NASA is sending a set of robotic twins to the moon to measure lunar gravity while chasing one another around in circles.

Thursday and Friday's scheduled launches were delayed by high winds at Cape Canaveral, so NASA will try again on Saturday morning. Their launch window extends into mid-October.

The near-identical twins called GRAIL-A and GRAIL-B, (short for Gravity Recovery and Interior Laboratory), will create the most precise lunar gravity map ever, helping scientists figure out what's beneath the lunar surface and pinpoint the best landing sites for future explorers.Even though they'll be launched together, the two washing machine-size spacecraft will separate an hour into the flight and travel independently to the moon. The roundabout trip will take three to four months, traveling more than 2 million miles.
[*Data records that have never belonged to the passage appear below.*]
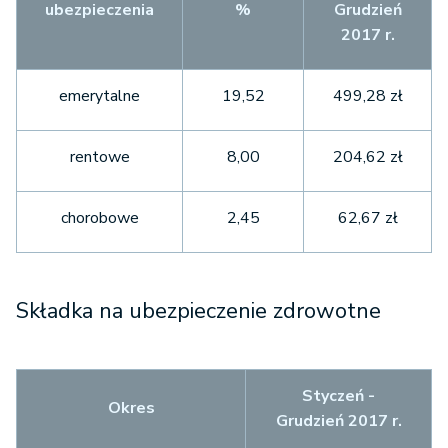
ubezpieczenia
%
Grudzień
2017 r.
emerytalne
19,52
499,28 zł
rentowe
8,00
204,62 zł
chorobowe
2,45
62,67 zł
Składka na ubezpieczenie zdrowotne
Styczeń -
Okres
Grudzień 2017 r.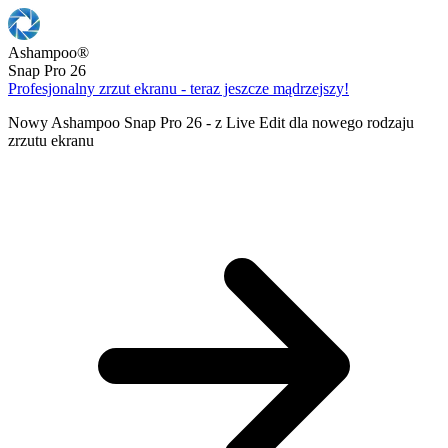
Ashampoo
®
Snap Pro 26
Profesjonalny zrzut ekranu - teraz jeszcze mądrzejszy!
Nowy Ashampoo Snap Pro 26 - z Live Edit dla nowego rodzaju
zrzutu ekranu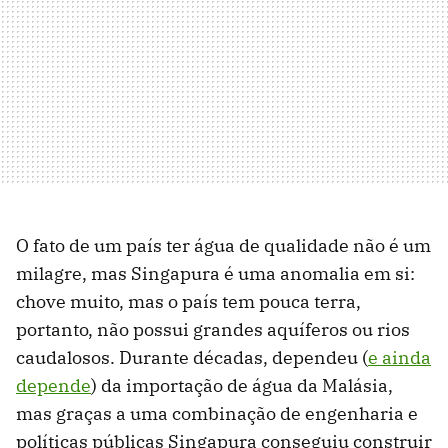
O fato de um país ter água de qualidade não é um
milagre, mas Singapura é uma anomalia em si:
chove muito, mas o país tem pouca terra,
portanto, não possui grandes aquíferos ou rios
caudalosos. Durante décadas, dependeu (
e ainda
depende
) da importação de água da Malásia,
mas graças a uma combinação de engenharia e
políticas públicas Singapura conseguiu construir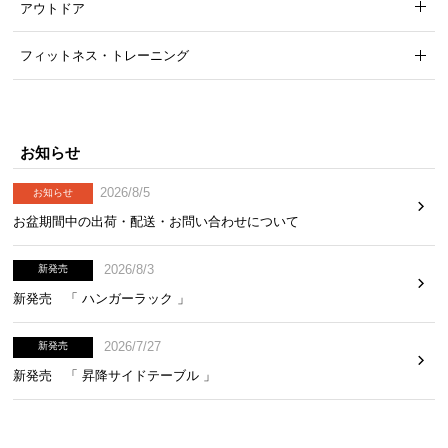
アウトドア
本体は360°回転が可能。洗濯物を干したまま日当たりによって自由
に向きを変えられます。
フィットネス・トレーニング
狭い場所でも省スペースに干せる
お知らせ
2026/8/5
お知らせ
お盆期間中の出荷・配送・お問い合わせについて
2026/8/3
新発売
新発売 「 ハンガーラック 」
2026/7/27
新発売
新発売 「 昇降サイドテーブル 」
竿に対して直角に設置することで、幅をとらずに8枚の服を干すこと
ができます。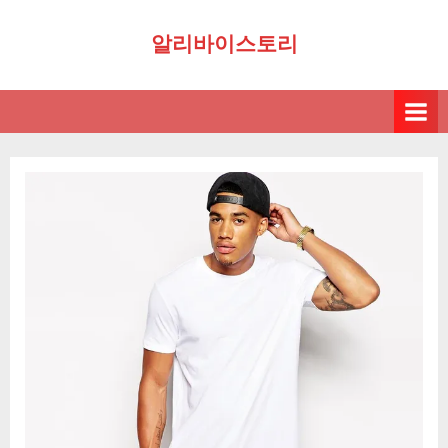
Skip
알리바이스토리
to
content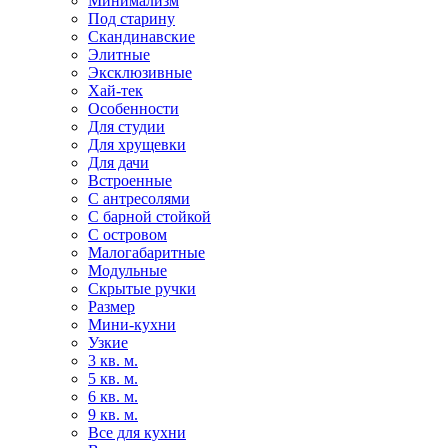
Минимализм
Под старину
Скандинавские
Элитные
Эксклюзивные
Хай-тек
Особенности
Для студии
Для хрущевки
Для дачи
Встроенные
С антресолями
С барной стойкой
С островом
Малогабаритные
Модульные
Скрытые ручки
Размер
Мини-кухни
Узкие
3 кв. м.
5 кв. м.
6 кв. м.
9 кв. м.
Все для кухни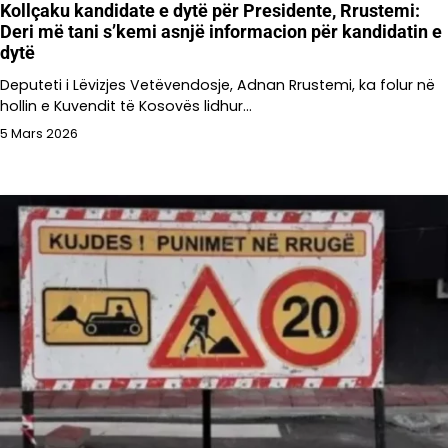
Kollçaku kandidate e dytë për Presidente, Rrustemi:
Deri më tani s’kemi asnjë informacion për kandidatin e
dytë
Deputeti i Lëvizjes Vetëvendosje, Adnan Rrustemi, ka folur në
hollin e Kuvendit të Kosovës lidhur…
5 Mars 2026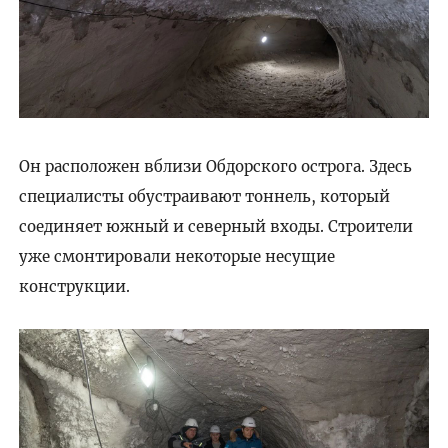
Он расположен вблизи Обдорского острога. Здесь
специалисты обустраивают тоннель, который
соединяет южный и северный входы. Строители
уже смонтировали некоторые несущие
конструкции.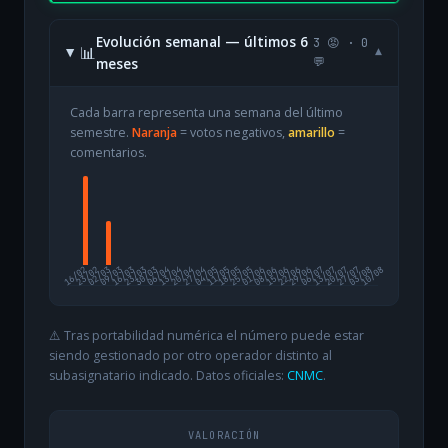
Evolución semanal — últimos 6
3 😡 · 0
📊
▾
meses
💬
Cada barra representa una semana del último
semestre.
Naranja
= votos negativos,
amarillo
=
comentarios.
16/02
23/02
02/03
09/03
16/03
23/03
30/03
06/04
13/04
20/04
27/04
04/05
11/05
18/05
25/05
01/06
08/06
15/06
22/06
29/06
06/07
13/07
20/07
27/07
03/08
10/08
⚠️ Tras portabilidad numérica el número puede estar
siendo gestionado por otro operador distinto al
subasignatario indicado. Datos oficiales:
CNMC
.
VALORACIÓN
The total cost of the mission is $496 million.

Grail-A is scheduled to arrive on New Year's Eve, followed by Grail-B on New Year's Day. They will orbit around the lunar poles and eventually wind up circling only 34 miles above the surface.

For nearly three months, the spacecraft will chase one another around the moon, meticulously flying in formation. Radio signals bouncing between the twins will provide their exact locations, even on the dark side of the moon.

Scientists hope the mission answers questions about the moon's origin and it's mysterious far side. Recent research suggests that Earth may have had a second smaller moon that collided with our present moon, producing a mountainous region.

Since the Space Age began in 1957, there have been 109 missions to the moon, 12 men have walked on it's surface during six landings and 842 pounds of rock and and soil have been brought back to Earth and are still being analyzed.